After the talk, questions from the audience focused on the many questions left unanswered. How much would a program to monitor the effects of SAI cost? (Smith guessed monitoring would cost as much as deployment.) What would the global governance for a program of SAI look like, and how would it acquire legitimacy? Wouldn’t such a program risk giving large carbon emitters (nations or companies) an excuse to dodge the difficult task of cutting emissions—the so-called moral hazard problem?
Smith suggested that because a program of exclusively polar SAI would not cool regions where humans live very much, that might mitigate the moral hazard. But Burbank professor of political economy James Stock, Harvard’s vice president for climate and sustainability, sounded a skeptical note. Once a program of polar SAI is demonstrably working, at a time when the mid-latitudes will be quite warm and there are “a lot of deaths during heat waves,” it will “actually increase acceptance,” he argued. It will be like “the camel’s nose under the tent,” he said. “If it is a successful experiment, we’ll learn from it, and then we’ll just be able to spread it. So, I think it’s not easy to dismiss the moral hazard.”

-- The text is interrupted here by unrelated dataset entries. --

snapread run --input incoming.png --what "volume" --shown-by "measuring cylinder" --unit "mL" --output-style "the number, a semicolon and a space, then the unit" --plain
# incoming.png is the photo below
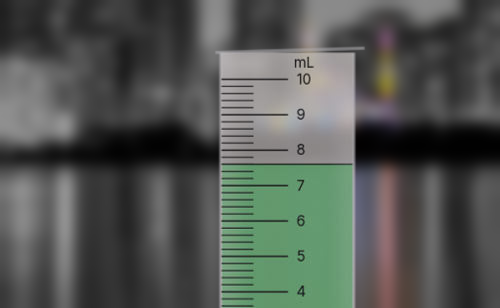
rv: 7.6; mL
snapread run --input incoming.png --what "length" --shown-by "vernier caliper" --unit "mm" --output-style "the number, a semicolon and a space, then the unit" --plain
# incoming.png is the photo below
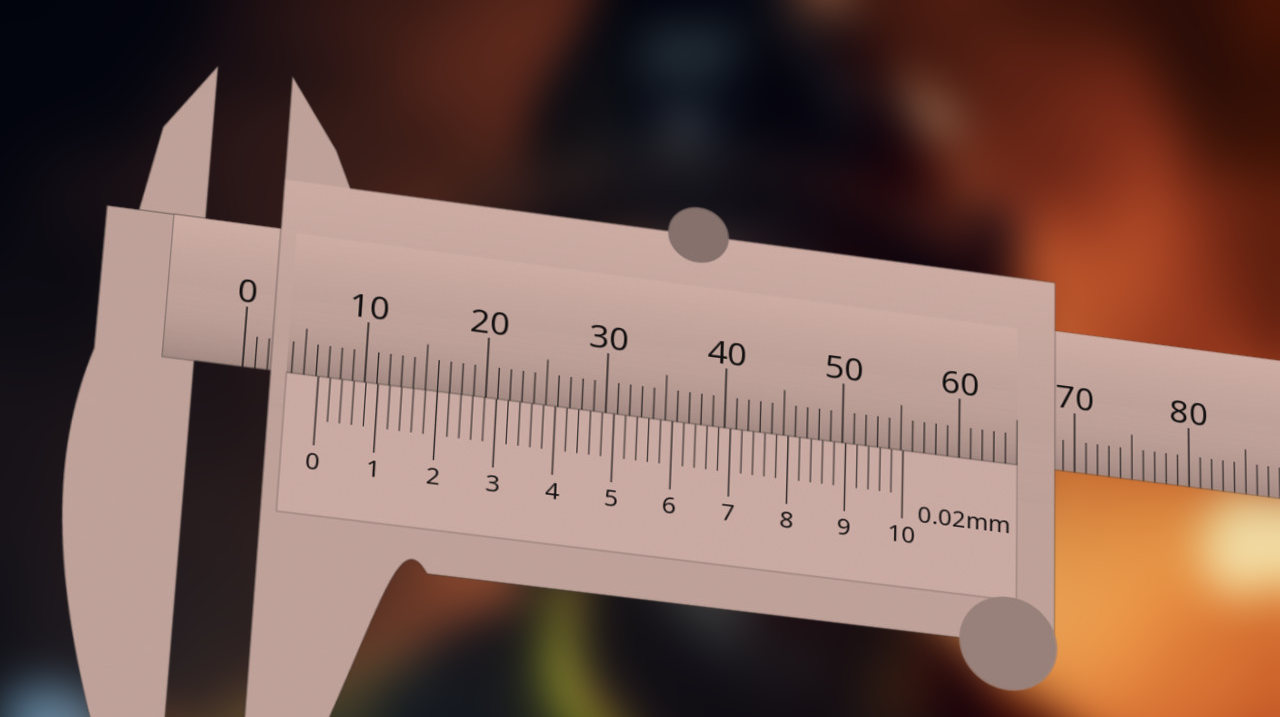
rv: 6.2; mm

Smith, presenting these ideas together for the first time, agreed. But “does that mean we shouldn’t save the world” from collapse of the North Atlantic current or some other tipping point? “It seems to me irresponsible not to explore it….The question is, might the unintended consequences that derive from [polar SAI] be more scary or less scary than the consequences of runaway climate change without this?”